**ABOUT THIS TASK**
Write out every line of text in the records below, word for word and in the same order.

*** TASK INPUTS ***

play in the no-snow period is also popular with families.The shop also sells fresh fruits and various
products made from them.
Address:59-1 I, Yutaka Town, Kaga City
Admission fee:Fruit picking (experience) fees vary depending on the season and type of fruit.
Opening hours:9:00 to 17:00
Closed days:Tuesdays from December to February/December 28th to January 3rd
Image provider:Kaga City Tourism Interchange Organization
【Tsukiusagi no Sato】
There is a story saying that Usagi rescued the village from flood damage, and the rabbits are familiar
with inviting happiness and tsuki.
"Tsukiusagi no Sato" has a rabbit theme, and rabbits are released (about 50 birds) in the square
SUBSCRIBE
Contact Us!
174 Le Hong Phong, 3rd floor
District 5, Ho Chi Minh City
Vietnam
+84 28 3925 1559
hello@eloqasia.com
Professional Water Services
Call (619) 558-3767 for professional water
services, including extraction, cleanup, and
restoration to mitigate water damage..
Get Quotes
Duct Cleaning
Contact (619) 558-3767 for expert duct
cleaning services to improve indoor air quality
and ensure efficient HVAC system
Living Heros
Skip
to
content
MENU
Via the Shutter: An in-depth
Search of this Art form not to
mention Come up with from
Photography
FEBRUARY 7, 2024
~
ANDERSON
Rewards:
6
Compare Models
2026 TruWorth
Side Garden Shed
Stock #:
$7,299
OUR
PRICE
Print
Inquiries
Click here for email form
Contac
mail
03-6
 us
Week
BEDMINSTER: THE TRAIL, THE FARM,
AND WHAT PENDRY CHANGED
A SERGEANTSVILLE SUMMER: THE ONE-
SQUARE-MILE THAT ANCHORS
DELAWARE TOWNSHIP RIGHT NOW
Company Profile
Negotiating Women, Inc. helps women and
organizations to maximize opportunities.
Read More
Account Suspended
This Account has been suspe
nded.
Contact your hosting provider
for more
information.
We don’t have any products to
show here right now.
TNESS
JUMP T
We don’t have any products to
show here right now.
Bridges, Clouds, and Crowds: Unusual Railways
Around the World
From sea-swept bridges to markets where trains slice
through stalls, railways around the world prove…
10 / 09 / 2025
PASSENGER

*** End of TASK INPUTS ***

**EXERCISE SOLUTION**
play in the no-snow period is also popular with families.The shop also sells fresh fruits and various
products made from them.
Address:59-1 I, Yutaka Town, Kaga City
Admission fee:Fruit picking (experience) fees vary depending on the season and type of fruit.
Opening hours:9:00 to 17:00
Closed days:Tuesdays from December to February/December 28th to January 3rd
Image provider:Kaga City Tourism Interchange Organization
【Tsukiusagi no Sato】
There is a story saying that Usagi rescued the village from flood damage, and the rabbits are familiar
with inviting happiness and tsuki.
"Tsukiusagi no Sato" has a rabbit theme, and rabbits are released (about 50 birds) in the square
SUBSCRIBE
Contact Us!
174 Le Hong Phong, 3rd floor
District 5, Ho Chi Minh City
Vietnam
+84 28 3925 1559
hello@eloqasia.com
Professional Water Services
Call (619) 558-3767 for professional water
services, including extraction, cleanup, and
restoration to mitigate water damage..
Get Quotes
Duct Cleaning
Contact (619) 558-3767 for expert duct
cleaning services to improve indoor air quality
and ensure efficient HVAC system
Living Heros
Skip
to
content
MENU
Via the Shutter: An in-depth
Search of this Art form not to
mention Come up with from
Photography
FEBRUARY 7, 2024
~
ANDERSON
Rewards:
6
Compare Models
2026 TruWorth
Side Garden Shed
Stock #:
$7,299
OUR
PRICE
Print
Inquiries
Click here for email form
Contac
mail
03-6
 us
Week
BEDMINSTER: THE TRAIL, THE FARM,
AND WHAT PENDRY CHANGED
A SERGEANTSVILLE SUMMER: THE ONE-
SQUARE-MILE THAT ANCHORS
DELAWARE TOWNSHIP RIGHT NOW
Company Profile
Negotiating Women, Inc. helps women and
organizations to maximize opportunities.
Read More
Account Suspended
This Account has been suspe
nded.
Contact your hosting provider
for more
information.
We don’t have any products to
show here right now.
TNESS
JUMP T
We don’t have any products to
show here right now.
Bridges, Clouds, and Crowds: Unusual Railways
Around the World
From sea-swept bridges to markets where trains slice
through stalls, railways around the world prove…
10 / 09 / 2025
PASSENGER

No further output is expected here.